_Assigned task_.
Extract the lines from the records verbatim, starting at the line containing "- update readme" and ending after the line containing "### Minor Changes".

Stored records:
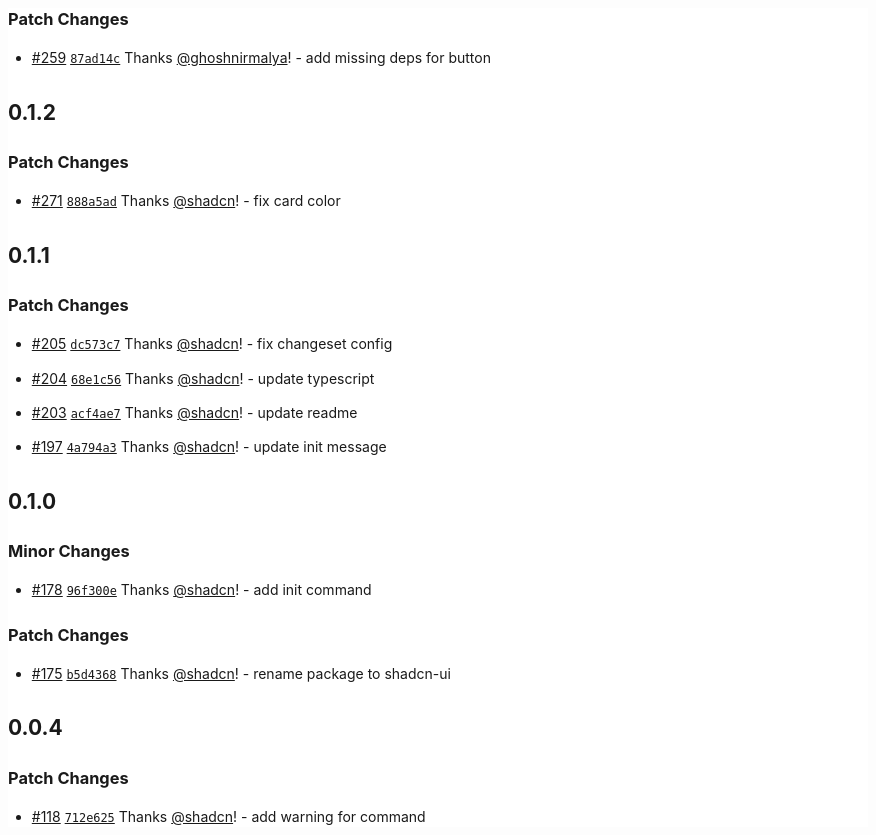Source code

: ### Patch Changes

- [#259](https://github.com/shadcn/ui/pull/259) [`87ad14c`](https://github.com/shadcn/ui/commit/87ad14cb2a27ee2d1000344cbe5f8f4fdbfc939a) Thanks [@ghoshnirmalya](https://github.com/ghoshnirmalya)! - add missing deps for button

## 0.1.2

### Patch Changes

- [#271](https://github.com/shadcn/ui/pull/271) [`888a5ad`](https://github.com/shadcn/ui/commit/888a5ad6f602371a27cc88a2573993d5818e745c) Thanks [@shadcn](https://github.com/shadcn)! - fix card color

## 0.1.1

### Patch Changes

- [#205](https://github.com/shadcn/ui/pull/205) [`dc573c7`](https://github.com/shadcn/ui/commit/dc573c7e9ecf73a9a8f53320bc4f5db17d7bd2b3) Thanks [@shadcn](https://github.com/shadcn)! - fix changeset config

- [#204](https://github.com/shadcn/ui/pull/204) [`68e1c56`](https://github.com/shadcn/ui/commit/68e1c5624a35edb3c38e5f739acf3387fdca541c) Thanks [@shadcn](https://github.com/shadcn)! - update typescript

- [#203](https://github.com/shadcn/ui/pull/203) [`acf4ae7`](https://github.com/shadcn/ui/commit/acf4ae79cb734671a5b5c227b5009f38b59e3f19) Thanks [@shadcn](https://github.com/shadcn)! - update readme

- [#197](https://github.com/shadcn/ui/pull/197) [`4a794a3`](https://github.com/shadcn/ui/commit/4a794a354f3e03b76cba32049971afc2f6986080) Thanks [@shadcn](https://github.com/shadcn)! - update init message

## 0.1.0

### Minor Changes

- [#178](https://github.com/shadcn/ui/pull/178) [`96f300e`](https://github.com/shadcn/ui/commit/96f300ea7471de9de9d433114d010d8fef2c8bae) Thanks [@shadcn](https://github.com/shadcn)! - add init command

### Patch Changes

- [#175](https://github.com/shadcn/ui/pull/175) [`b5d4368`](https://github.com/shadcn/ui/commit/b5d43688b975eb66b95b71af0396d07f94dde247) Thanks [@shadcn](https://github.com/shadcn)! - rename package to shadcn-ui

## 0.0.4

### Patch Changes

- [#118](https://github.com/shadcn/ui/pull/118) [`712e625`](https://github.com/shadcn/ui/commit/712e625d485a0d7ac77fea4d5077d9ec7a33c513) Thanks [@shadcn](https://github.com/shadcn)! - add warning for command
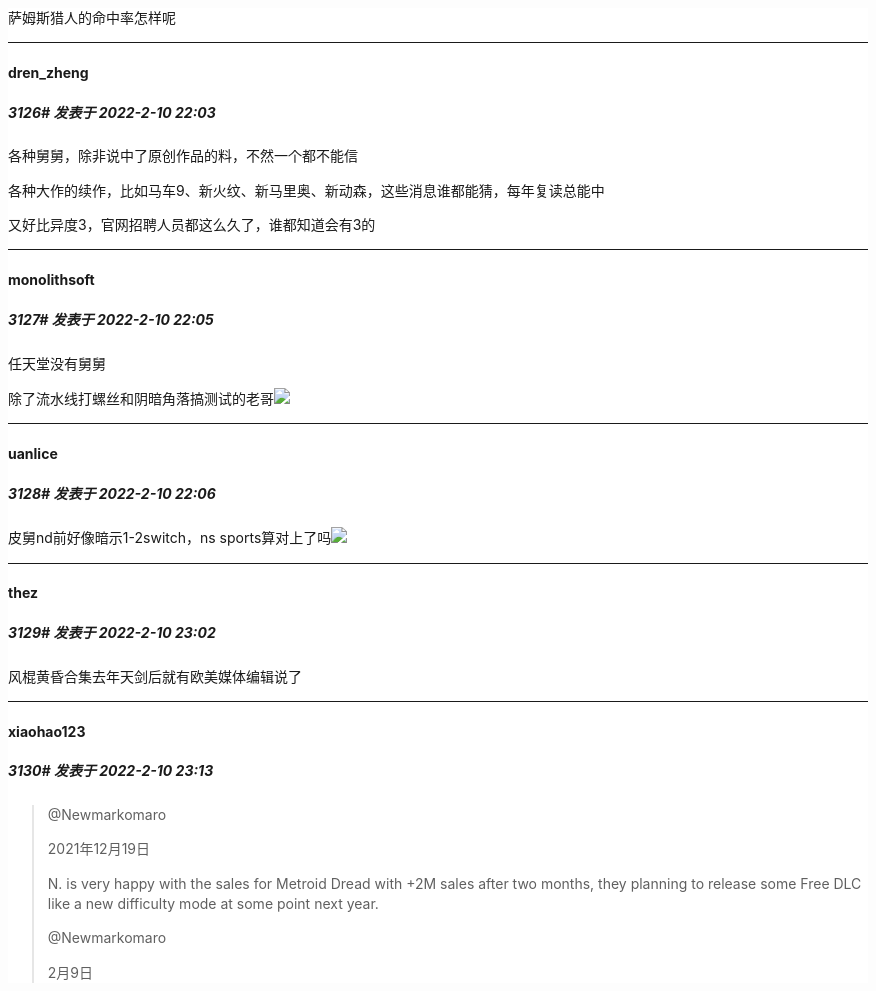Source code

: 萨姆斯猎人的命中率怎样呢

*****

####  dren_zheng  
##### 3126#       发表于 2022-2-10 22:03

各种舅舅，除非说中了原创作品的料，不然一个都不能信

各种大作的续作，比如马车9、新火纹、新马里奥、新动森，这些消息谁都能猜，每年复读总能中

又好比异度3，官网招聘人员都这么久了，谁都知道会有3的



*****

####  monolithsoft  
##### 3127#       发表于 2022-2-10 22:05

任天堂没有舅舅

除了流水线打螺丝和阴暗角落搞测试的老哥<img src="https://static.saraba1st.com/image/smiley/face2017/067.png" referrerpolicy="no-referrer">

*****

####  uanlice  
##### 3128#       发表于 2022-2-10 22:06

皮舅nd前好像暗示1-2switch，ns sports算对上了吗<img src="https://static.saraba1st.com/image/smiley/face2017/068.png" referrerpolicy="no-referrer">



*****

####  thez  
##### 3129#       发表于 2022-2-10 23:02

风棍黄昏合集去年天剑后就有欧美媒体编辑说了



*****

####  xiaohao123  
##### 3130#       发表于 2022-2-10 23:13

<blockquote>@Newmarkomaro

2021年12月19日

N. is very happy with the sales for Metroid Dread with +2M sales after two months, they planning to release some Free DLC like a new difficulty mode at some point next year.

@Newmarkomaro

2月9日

_Exercise response_.
- [#203](https://github.com/shadcn/ui/pull/203) [`acf4ae7`](https://github.com/shadcn/ui/commit/acf4ae79cb734671a5b5c227b5009f38b59e3f19) Thanks [@shadcn](https://github.com/shadcn)! - update readme

- [#197](https://github.com/shadcn/ui/pull/197) [`4a794a3`](https://github.com/shadcn/ui/commit/4a794a354f3e03b76cba32049971afc2f6986080) Thanks [@shadcn](https://github.com/shadcn)! - update init message

## 0.1.0

### Minor Changes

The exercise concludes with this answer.